I believe that competitive technical intelligence (CTI) is one of the best kept secrets on the planet! I discovered competitive technical intelligence as a fortuitous career accident in the 1980’s. My story is below. I’d like to hear how you discovered the utility of competitive technical intelligence or business analytics.
To learn more about CTI, join us in Minneapolis on September 18th for a half-day workshop that is sponsored by SCIP and LifeScience Alley and is presented by Patent Insights.
Here’s my story. After finishing my post-doc, I joined the staff at Miles Laboratories, a subsidiary of Bayer. I was given a piece of photographic film, the image receiving layer. Remember the old peel-off instant pictures? The part you peeled was the image receiving layer. The idea was to make a test for whole blood glucose for diabetics using photographic technology know-how.

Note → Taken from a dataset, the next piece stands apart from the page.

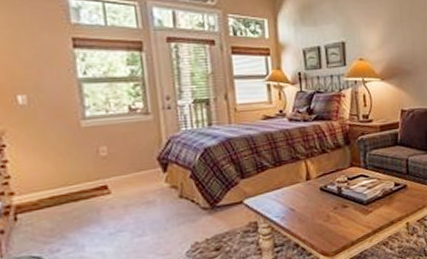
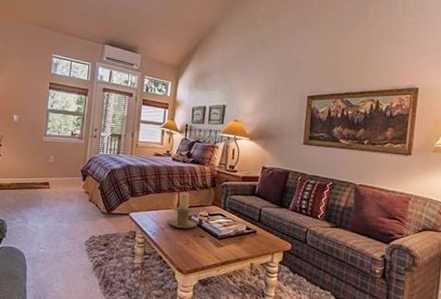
candle holder: none [296,158,337,205] -> present [167,192,198,229]

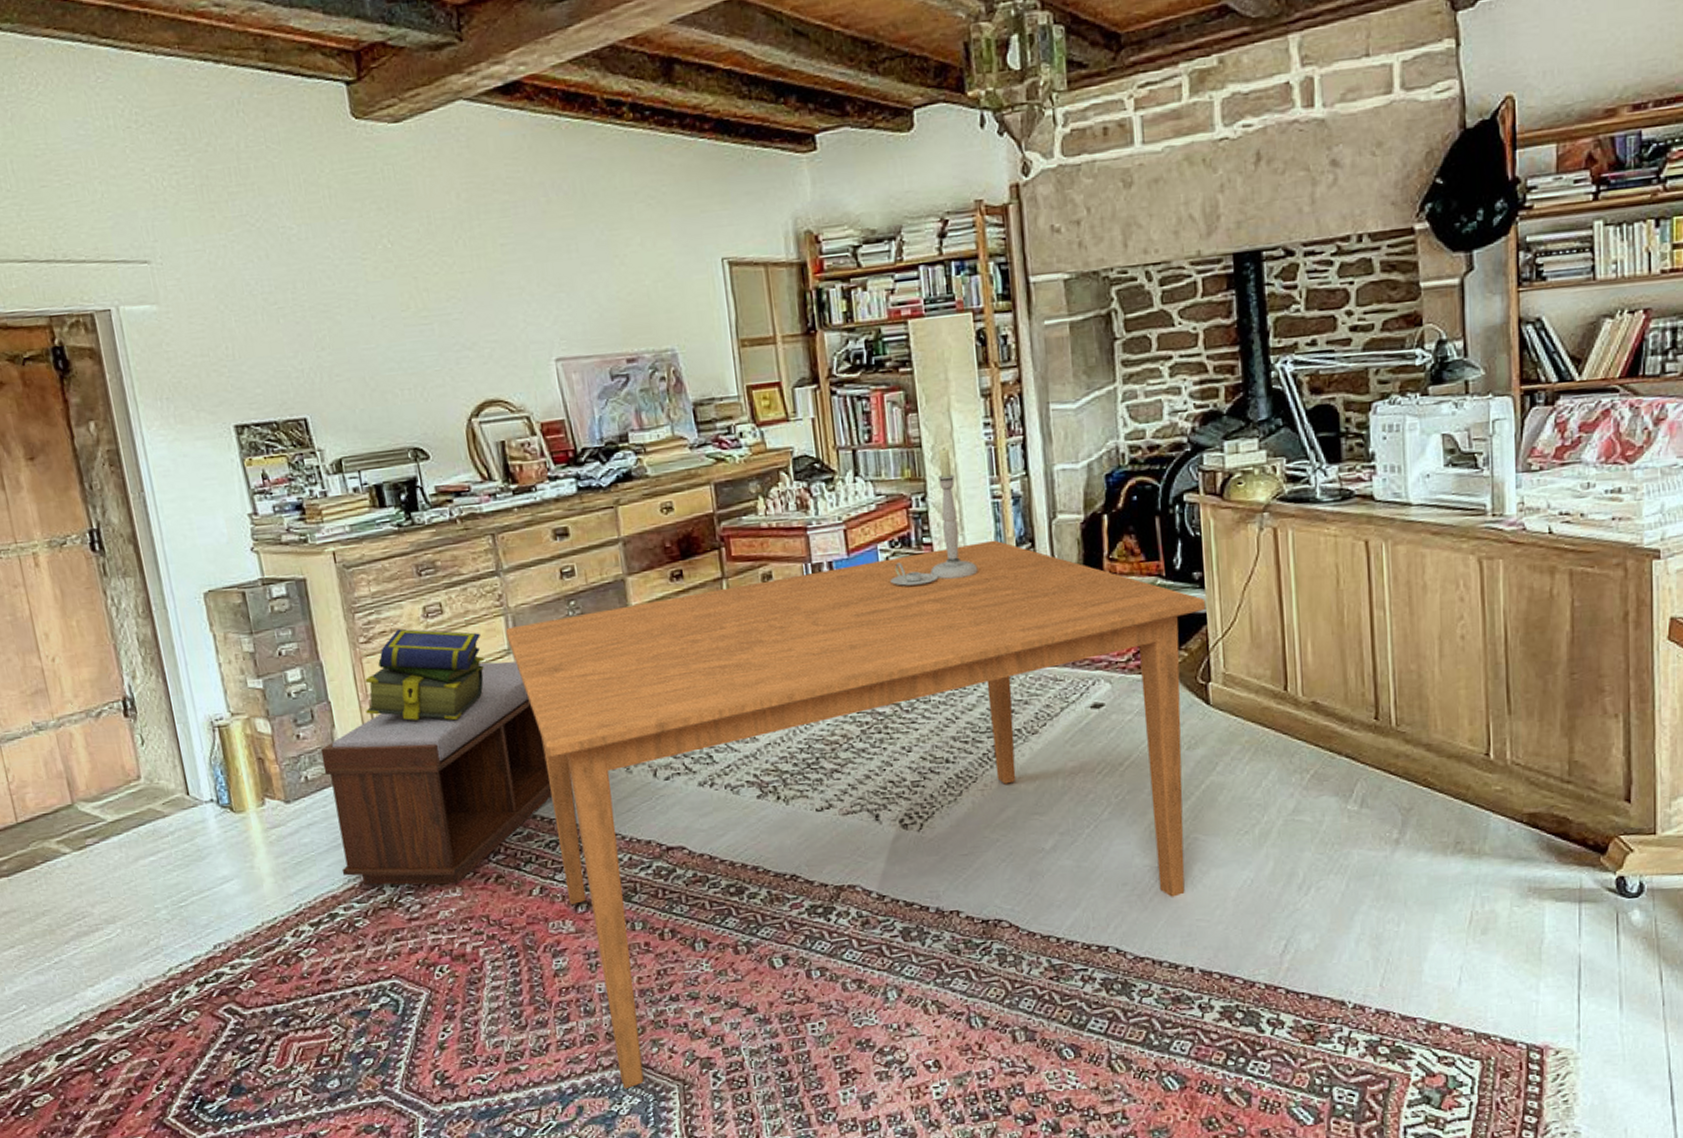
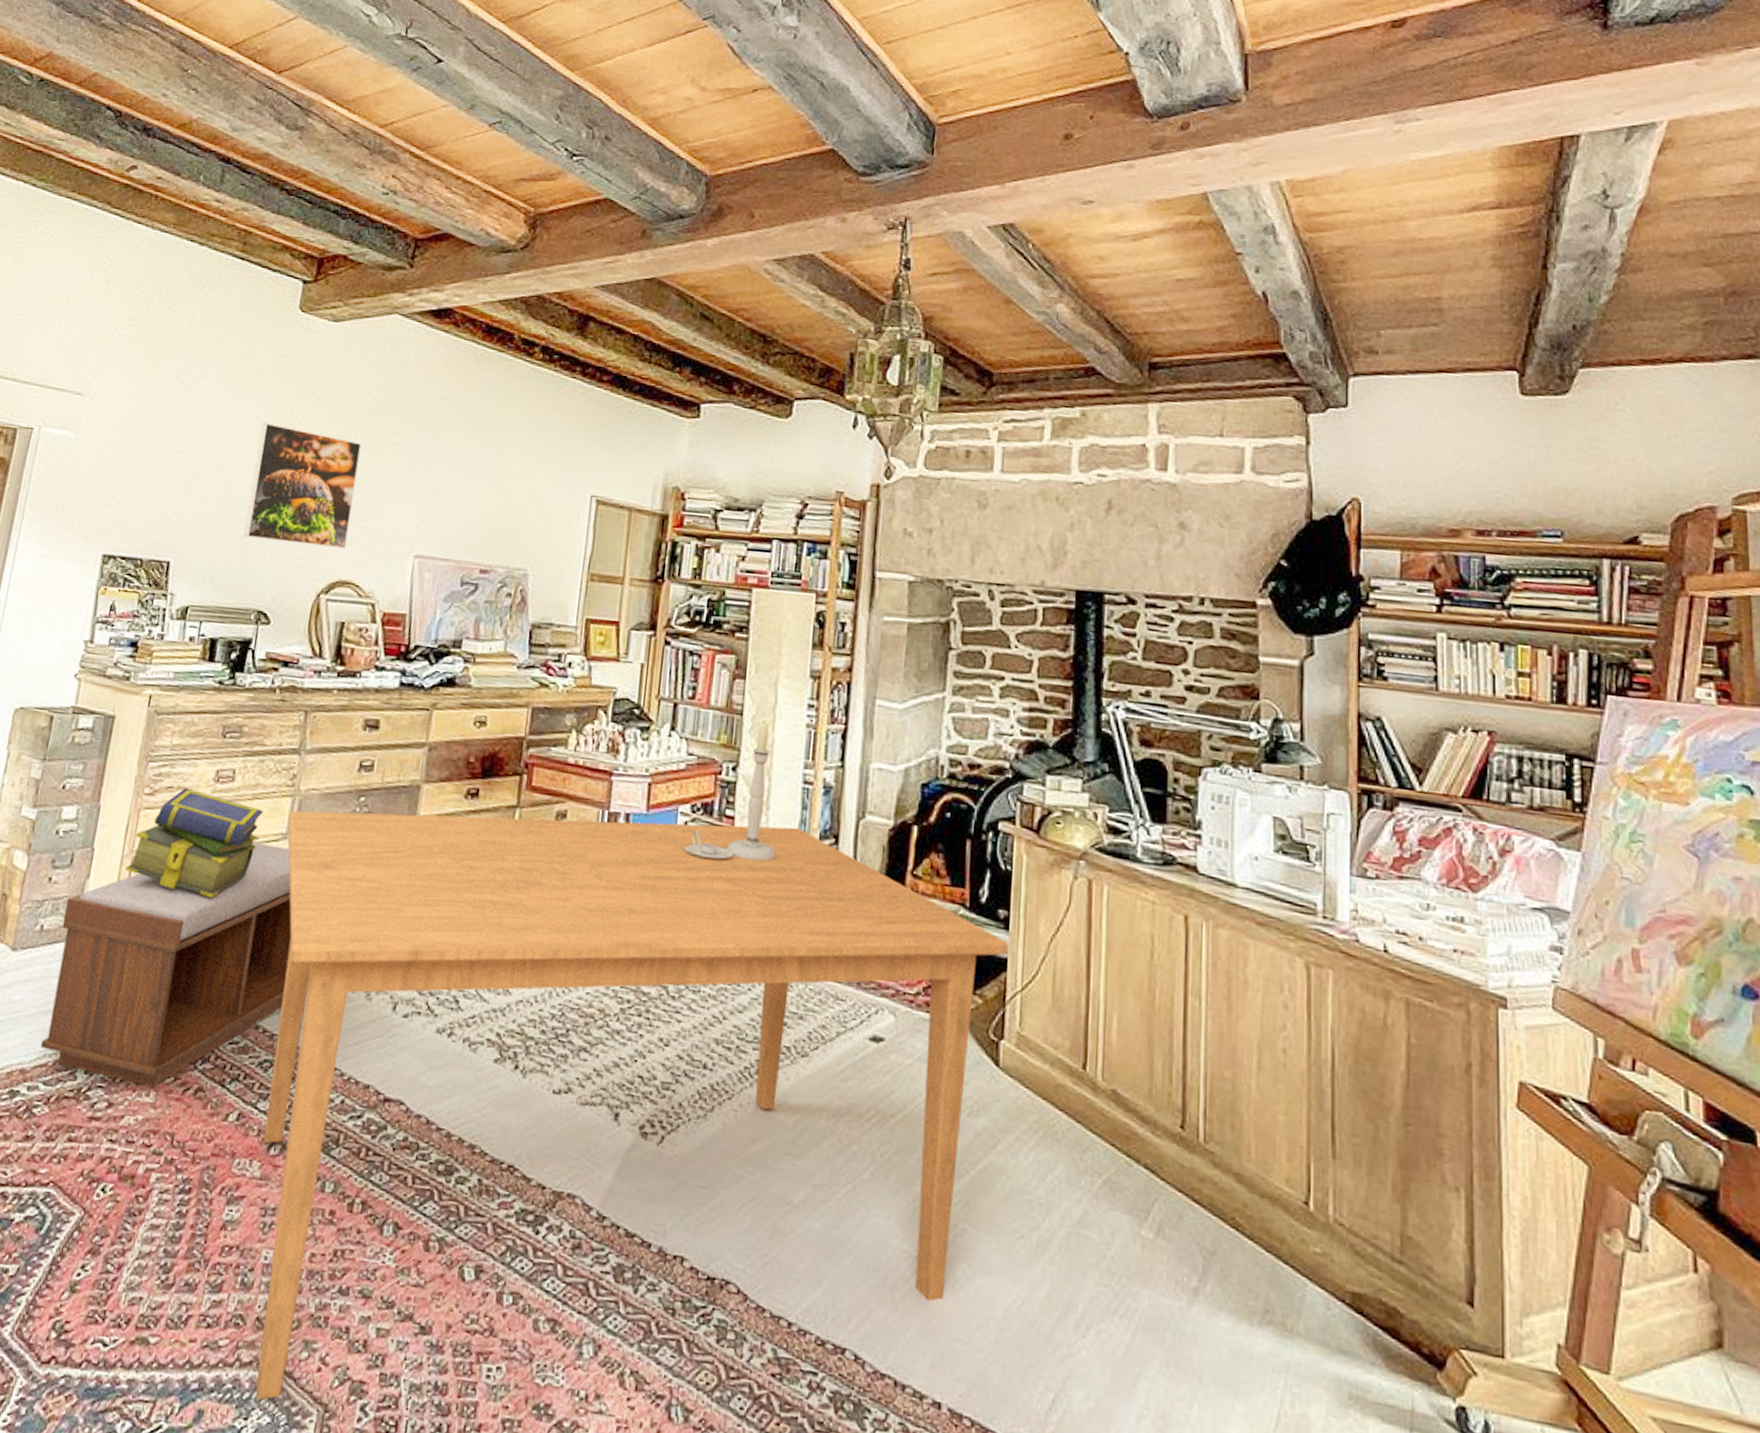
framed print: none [353,251,483,378] -> present [243,423,362,549]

To make a long story short, it wasn’t too long before I needed a coating machine to gain consistency in my coatings. There were old, mothballed, spare machines in at Agfa-Gevaert (also a subsidiary of Bayer) in Germany. So, I went to Germany to stay for a week and came home nearly three years later.
It turned out that my project was originally the idea of Dr. K.W. Schranz, then Head of Organic Chemistry R&D at Agfa and a rather senior manager. It was Dr. Schranz who TAUGHT me, a very junior scientist, that patents could be strategic technology indicators and that I could predict what would happen in the future by looking at groups of patents and understanding how corporations and industries behaved.
While I was at Bayer in Germany, I learned another key lesson. There were (and still are) experts everywhere. I learned that didn’t need to know everything myself, but I needed to know where to find the expert who knew the answer that I needed.
Both lessons were taught to me in the mid-1980’s. Put the two lessons together and you have Competitive Technical Intelligence mixed with Open Innovation, a powerful combination that works even better in today’s information age. I’ve now incorporated CTI into each project on which I’ve worked, ~30 years of experience.
What is your story? How did you find CTI? How has it impacted your career? What lessons would you pass along?